Submitted to: Journal of Applied Spectroscopy
Publication Type: Peer Reviewed Journal
Publication Acceptance Date: 7/5/1997
Publication Date: N/A
Citation: N/A

Interpretive Summary: This work studies the use of multiwavelength light reflection to determine the dietary fiber content of a wide range of cereal food products. The main goal is to replace the current wet chemical method which is laborious and wasteful. The technical approach involves measuring light reflection from a representative set of cereal food samples with known dietary fiber content and subsequently developing a mathematical calibration model to allow prediction of dietary fiber from the optical information. For these purposes, 3 types of mathematical methods and 2 types of light interaction were studied; the optical methods were near-infrared-reflectance and Raman scattering. This paper reports evaluation of the 6 resulting models using a new set of cereal samples with known dietary fiber values and a detailed list of additional attributes such as cereal grain type and fat or sugar content. The findings suggest that improved determination methods would be eobtained if certain sample subgroups are better represented in the data se and if two or more different mathematical and optical methods are combined. The Raman method appears slightly less precise than the near-infrared method, but tolerates a wider range of cereal food types. The study also identified several potential ways to improve the Raman experimental technique for agricultural and food applications.

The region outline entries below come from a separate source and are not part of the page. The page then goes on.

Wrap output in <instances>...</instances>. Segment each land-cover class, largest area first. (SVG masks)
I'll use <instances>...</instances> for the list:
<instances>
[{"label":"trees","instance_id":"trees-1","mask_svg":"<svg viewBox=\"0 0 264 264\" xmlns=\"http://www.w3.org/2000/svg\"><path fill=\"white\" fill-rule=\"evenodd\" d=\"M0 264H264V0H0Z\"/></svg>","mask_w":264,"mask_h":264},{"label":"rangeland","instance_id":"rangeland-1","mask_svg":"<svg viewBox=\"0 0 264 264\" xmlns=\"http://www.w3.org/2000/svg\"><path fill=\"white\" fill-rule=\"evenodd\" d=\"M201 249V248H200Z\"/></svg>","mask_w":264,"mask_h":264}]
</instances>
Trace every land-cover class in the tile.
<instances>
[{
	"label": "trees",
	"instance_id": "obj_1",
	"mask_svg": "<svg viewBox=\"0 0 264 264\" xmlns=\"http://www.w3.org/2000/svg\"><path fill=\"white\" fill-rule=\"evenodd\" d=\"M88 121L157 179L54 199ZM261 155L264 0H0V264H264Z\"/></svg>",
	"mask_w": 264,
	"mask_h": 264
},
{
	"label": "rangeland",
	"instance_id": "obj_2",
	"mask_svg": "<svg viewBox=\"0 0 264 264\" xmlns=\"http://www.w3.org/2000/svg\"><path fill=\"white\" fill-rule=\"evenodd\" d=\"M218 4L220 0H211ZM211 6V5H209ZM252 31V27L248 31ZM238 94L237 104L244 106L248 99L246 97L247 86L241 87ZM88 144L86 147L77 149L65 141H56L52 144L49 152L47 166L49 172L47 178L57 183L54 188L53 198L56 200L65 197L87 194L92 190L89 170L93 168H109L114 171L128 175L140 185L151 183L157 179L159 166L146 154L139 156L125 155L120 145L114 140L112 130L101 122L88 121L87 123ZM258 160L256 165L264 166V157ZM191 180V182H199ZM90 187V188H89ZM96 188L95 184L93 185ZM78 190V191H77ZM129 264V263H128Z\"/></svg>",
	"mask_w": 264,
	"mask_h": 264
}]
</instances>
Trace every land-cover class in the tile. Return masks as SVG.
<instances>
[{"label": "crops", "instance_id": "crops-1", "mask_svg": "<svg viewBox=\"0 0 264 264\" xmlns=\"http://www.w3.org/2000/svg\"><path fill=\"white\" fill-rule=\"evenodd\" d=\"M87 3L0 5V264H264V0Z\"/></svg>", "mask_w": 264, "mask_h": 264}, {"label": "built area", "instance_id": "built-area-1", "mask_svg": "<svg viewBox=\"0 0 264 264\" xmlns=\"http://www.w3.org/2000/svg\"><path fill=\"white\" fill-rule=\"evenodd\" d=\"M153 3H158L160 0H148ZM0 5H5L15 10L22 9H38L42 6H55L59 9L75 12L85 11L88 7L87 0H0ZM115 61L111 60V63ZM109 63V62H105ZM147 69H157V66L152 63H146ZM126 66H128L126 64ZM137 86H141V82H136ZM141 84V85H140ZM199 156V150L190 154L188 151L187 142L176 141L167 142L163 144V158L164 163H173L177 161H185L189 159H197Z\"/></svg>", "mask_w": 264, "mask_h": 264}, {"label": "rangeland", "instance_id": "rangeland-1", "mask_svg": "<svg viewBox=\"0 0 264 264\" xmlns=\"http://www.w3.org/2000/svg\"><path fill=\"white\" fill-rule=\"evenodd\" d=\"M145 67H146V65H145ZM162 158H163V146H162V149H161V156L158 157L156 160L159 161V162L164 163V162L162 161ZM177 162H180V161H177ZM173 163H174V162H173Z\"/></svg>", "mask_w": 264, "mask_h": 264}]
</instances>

Technical Abstract: This work evaluates the complementarity in the predictive ability of three Raman and three near-infrared reflectance (NIRR) partial least squares regression (PLSR) models for total dietary fiber (TDF) determinations of a diverse set of ground cereal food products. For each spectral type (R or N), models had previously been developed from smoothed (DO), first derivative (D1), or second derivative (D2) spectral data. The NIRR and Raman models tend to have very different sets of outliers and uncorrelated errors in TDF determination. For a single spectral type, the prediction errors of various preprocessing methods are partially complementary. The samples are very diverse in terms of composition, but main problem groups were narrowed to: high-fat, high-bran, high-germ, and those containing synthetic fiber additives. Raman models perform better on the high-fat samples, while NIRR models perform better with high-bran and high-synthetic csamples. Raman models were better able to accommodate a wheat germ sample even though this was poorly represented by the calibration set. Two methods are presented for utilizing the complementarity of the spectral and processing techniques: one involves simple averaging of predictions; and the other involves avoidance of outliers by using statistics generated from the sample spectrum to choose the best model(s) for determination of the TDF value. The single best model (ND1) has a root-mean-squared prediction error of 2.4% TDF. The best model of prediction averages yields an error of 1.9% (combining ND0, ND1, ND2, RD0 and RD1). An error of 1.9% was also obtained by choosing a single prediction from the six models by using statistics to avoid outliers. By choosing the best three models and averaging their predictions, they achieved an error of 1.5%.